A number of structures in town, including many in the downtown commercial area, are part of the Occoquan Historic District listed on the National Register of Historic Places (NRHP). Rockledge, the former house of the town's founder, is also listed as a significant structure on the NRHP.

Historic houses in Occoquan include a 17th-century house at 206 Mill Street and Rockledge Manor, a Georgian mansion built in 1758 by John Ballandine and British architect William Buckland. Two hotels in the town date back to the early 1800s: the Hamill Hotel built in 1804 and the Occoquan Inn built in 1810. The oldest brick structure in Occoquan, the Hamill Hotel once housed Confederate troops under General Wade Hampton.

The Mill House Museum in Occoquan is operated daily except Wednesdays by the Occoquan Historical Society. The Odd Fellows Hall on 308 Commerce Street dates back to 1889 but was renovated to add an upstairs porch.

==Geography==
Occoquan is located at (38.682916, −77.260830) on the north side of the peninsula known as Linton Neck.

According to the United States Census Bureau, the town has a total area of 0.2 square mile (0.5 km^{2}) of which 0.2 square mile (0.4 km^{2}) is land and 0.04 square mile (0.1 km^{2}) (15.79%) is water.

Occoquan lies on the south bank of the Occoquan River at the Fall Line.

==Demographics==

As of the census of 2000, there were 759 people, 418 households, and 186 families living in the town. The population density was 4,868.7 people per square mile (1,831.6/km^{2}). There were 443 housing units at an average density of 2,841.7 per square mile (1,069.0/km^{2}). The racial makeup of the town was 85.51% White, 8.17% Black, 0.53% Native American, 1.58% Asian, 0.13% Pacific Islander, 1.58% from other races, and 2.50% from two or more races. Hispanic or Latino of any race were 6.46% of the population.

There were 418 households, out of which 11.5% had children under the age of 18 living with them, 35.6% were married couples living together, 6.2% had a female householder with no husband present, and 55.3% were non-families. 45.9% of all households were made up of individuals, and 8.1% had someone living alone who was 65 years of age or older. The average household size was 1.82 and the average family size was 2.54.

Extracted entries |
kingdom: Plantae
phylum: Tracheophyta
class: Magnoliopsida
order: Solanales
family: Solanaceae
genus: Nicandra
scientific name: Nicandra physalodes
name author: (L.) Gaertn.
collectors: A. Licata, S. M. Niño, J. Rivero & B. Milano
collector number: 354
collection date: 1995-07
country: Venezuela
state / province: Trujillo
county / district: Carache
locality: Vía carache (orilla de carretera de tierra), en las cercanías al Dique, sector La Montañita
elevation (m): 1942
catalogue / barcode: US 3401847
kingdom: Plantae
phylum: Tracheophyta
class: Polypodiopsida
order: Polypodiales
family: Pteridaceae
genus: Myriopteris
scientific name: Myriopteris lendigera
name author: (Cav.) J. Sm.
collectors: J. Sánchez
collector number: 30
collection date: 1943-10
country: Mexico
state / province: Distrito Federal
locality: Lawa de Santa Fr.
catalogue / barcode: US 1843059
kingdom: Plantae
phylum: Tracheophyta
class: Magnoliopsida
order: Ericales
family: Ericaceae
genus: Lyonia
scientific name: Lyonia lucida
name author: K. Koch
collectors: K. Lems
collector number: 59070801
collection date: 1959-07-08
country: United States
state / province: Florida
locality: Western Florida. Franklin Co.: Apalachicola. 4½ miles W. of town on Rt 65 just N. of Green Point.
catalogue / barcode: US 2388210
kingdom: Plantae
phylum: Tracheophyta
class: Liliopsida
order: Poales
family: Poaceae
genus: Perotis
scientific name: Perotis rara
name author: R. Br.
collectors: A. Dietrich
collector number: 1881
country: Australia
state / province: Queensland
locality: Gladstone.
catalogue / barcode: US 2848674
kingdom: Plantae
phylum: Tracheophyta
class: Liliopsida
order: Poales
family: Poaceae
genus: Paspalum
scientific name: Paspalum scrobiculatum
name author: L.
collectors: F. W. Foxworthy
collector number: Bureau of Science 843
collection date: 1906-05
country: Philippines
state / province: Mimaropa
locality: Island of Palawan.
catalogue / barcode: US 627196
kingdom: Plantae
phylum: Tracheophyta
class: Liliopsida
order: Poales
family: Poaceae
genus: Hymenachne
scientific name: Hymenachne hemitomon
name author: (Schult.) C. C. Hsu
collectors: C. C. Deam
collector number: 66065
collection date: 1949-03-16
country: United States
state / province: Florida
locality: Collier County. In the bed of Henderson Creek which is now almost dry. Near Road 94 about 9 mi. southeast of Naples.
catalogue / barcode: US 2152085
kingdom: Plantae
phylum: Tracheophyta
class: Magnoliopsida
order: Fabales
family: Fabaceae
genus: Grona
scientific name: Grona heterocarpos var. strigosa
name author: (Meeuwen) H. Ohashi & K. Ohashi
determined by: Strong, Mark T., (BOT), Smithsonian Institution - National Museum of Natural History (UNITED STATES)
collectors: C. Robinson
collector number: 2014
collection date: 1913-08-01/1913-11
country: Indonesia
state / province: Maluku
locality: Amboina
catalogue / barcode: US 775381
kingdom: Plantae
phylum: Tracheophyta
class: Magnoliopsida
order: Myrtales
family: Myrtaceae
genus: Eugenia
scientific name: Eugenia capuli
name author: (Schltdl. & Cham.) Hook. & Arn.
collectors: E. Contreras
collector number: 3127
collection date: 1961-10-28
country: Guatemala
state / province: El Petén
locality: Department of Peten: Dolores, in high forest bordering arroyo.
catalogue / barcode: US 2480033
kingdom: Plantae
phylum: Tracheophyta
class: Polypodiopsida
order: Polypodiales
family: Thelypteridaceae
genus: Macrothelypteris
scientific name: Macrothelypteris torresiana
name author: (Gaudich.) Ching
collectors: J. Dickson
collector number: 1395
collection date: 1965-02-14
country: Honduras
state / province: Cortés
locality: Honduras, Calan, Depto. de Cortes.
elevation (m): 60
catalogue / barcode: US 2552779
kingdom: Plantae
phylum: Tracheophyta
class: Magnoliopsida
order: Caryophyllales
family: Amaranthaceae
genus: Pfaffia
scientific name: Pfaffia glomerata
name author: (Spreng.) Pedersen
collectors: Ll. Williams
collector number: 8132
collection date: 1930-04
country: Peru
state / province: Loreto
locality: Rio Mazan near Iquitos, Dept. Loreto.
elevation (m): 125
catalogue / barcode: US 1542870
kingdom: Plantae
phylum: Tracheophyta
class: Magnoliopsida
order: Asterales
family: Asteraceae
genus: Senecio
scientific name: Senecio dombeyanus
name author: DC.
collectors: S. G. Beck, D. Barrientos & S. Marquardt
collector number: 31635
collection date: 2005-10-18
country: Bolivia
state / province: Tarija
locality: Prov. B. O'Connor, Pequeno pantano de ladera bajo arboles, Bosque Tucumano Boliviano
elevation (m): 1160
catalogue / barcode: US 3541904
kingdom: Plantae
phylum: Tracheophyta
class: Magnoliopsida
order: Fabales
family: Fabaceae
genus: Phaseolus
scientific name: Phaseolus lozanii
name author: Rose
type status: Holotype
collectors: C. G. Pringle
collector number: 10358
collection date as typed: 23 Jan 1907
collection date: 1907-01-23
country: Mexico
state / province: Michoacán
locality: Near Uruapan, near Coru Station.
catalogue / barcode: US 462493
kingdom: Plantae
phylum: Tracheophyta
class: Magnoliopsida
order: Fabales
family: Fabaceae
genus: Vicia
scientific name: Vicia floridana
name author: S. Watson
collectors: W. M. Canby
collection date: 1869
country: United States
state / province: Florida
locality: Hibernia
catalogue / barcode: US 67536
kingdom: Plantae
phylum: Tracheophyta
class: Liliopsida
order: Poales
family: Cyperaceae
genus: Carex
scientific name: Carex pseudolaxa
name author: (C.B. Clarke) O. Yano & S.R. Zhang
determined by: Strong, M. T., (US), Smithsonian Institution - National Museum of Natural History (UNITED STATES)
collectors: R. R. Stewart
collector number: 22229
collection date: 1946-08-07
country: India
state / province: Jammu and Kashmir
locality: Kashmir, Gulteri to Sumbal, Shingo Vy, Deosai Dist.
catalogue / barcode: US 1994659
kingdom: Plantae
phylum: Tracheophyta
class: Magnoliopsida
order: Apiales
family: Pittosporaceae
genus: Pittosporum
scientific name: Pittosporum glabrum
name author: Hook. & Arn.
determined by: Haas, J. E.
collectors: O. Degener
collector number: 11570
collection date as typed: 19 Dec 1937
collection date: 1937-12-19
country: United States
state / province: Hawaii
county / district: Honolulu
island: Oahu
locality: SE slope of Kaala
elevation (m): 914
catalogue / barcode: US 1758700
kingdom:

Exercise set |
1. Reproduce everything in the Occoquan passage from "The Mill House" down to "the Fall Line.".
2. Carry on the Occoquan passage from its final sentence.

Per-task outputs |
1.
The Mill House Museum in Occoquan is operated daily except Wednesdays by the Occoquan Historical Society. The Odd Fellows Hall on 308 Commerce Street dates back to 1889 but was renovated to add an upstairs porch.

==Geography==
Occoquan is located at (38.682916, −77.260830) on the north side of the peninsula known as Linton Neck.

According to the United States Census Bureau, the town has a total area of 0.2 square mile (0.5 km^{2}) of which 0.2 square mile (0.4 km^{2}) is land and 0.04 square mile (0.1 km^{2}) (15.79%) is water.

Occoquan lies on the south bank of the Occoquan River at the Fall Line.

2.
In the town, the population was spread out, with 11.1% under the age of 18, 8.0% from 18 to 24, 36.2% from 25 to 44, 33.6% from 45 to 64, and 11.1% who were 65 years of age or older. The median age was 42 years. For every 100 females, there were 88.8 males. For every 100 females aged 18 and over, there were 92.3 males.

The median income for a household in the town was $48,750, and the median income for a family was $77,420. Males had a median income of $50,938 versus $30,833 for females. The per capita income for the town was $33,007. None of the families and 5.7% of the population were living below the poverty line, including no under eighteens and 14.9% of those over 64.

As of the census of 2010, there were 934 people living in the town of Occoquan.

Historical population
| Census | Pop. | Note | %± |
| 1860 | 273 |  | — |
| 1870 | 228 |  | −16.5% |
| 1880 | 306 |  | 34.2% |
| 1890 | 297 |  | −2.9% |
| 1900 | 297 |  | 0.0% |
| 1910 | 246 |  | −17.2% |
| 1920 | 231 |  | −6.1% |
| 1930 | 221 |  | −4.3% |
| 1940 | 213 |  | −3.6% |
| 1950 | 317 |  | 48.8% |
| 1960 | 301 |  | −5.0% |
| 1970 | 975 |  | 223.9% |
| 1980 | 241 |  | −75.3% |
| 1990 | 361 |  | 49.8% |
| 2000 | 759 |  | 110.2% |
| 2010 | 934 |  | 23.1% |
| 2020 | 1,035 |  | 10.8% |
U.S. Decennial Census

==Transportation==
Primary access to Occoquan is provided via Virginia State Route 123, which runs north to Interstate 66 and south to Interstate 95. Additional local roads provide access to neighboring portions of unincorporated Prince William County.